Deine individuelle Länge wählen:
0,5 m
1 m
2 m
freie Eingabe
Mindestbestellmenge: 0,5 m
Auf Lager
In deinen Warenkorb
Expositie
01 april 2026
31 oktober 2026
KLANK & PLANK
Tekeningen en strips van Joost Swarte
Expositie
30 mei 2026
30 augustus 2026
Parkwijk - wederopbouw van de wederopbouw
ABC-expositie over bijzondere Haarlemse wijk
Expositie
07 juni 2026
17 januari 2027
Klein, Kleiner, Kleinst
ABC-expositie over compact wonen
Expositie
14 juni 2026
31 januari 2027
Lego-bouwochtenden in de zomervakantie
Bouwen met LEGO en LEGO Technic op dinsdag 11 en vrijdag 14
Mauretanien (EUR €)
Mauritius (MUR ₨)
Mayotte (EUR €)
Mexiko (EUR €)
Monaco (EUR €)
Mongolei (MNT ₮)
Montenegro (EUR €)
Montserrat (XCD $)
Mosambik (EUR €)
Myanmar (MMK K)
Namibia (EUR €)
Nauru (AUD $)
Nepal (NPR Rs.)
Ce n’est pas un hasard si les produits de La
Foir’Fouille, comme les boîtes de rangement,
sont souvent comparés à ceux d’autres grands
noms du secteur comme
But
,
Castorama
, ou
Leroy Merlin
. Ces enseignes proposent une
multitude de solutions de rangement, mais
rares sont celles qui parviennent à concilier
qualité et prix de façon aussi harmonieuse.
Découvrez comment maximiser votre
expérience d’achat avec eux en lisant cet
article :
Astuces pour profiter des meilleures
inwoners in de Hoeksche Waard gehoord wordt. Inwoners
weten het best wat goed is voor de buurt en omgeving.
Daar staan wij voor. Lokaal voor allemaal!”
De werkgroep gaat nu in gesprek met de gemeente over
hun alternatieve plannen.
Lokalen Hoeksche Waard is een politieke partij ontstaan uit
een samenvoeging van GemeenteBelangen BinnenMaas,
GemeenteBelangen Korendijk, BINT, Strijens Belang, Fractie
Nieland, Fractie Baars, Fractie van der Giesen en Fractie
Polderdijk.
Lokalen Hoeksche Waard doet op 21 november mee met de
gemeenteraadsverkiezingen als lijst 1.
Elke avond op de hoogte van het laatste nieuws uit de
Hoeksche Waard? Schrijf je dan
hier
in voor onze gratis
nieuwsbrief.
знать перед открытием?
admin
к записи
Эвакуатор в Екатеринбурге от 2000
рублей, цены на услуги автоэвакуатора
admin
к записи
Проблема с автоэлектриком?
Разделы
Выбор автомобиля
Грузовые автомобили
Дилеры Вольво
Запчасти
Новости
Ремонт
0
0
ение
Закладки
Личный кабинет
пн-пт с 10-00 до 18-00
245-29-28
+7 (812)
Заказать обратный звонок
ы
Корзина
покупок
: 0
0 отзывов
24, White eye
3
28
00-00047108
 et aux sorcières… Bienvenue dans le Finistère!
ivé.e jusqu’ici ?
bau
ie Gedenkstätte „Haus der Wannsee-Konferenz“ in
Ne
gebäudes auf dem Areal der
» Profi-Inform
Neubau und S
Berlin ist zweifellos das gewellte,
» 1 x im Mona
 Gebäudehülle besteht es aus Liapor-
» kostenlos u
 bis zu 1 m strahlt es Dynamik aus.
● ● ● ● ● ● ●
*YOUR ASSIGNMENT*: In the material above, find the line containing "enseignes proposent une" and the line containing "in voor onze gratis", then write out exactly those two lines and every line between them, and nothing more.

*EXPECTED OUTPUT*:
. Ces enseignes proposent une
multitude de solutions de rangement, mais
rares sont celles qui parviennent à concilier
qualité et prix de façon aussi harmonieuse.
Découvrez comment maximiser votre
expérience d’achat avec eux en lisant cet
article :
Astuces pour profiter des meilleures
inwoners in de Hoeksche Waard gehoord wordt. Inwoners
weten het best wat goed is voor de buurt en omgeving.
Daar staan wij voor. Lokaal voor allemaal!”
De werkgroep gaat nu in gesprek met de gemeente over
hun alternatieve plannen.
Lokalen Hoeksche Waard is een politieke partij ontstaan uit
een samenvoeging van GemeenteBelangen BinnenMaas,
GemeenteBelangen Korendijk, BINT, Strijens Belang, Fractie
Nieland, Fractie Baars, Fractie van der Giesen en Fractie
Polderdijk.
Lokalen Hoeksche Waard doet op 21 november mee met de
gemeenteraadsverkiezingen als lijst 1.
Elke avond op de hoogte van het laatste nieuws uit de
Hoeksche Waard? Schrijf je dan
hier
in voor onze gratis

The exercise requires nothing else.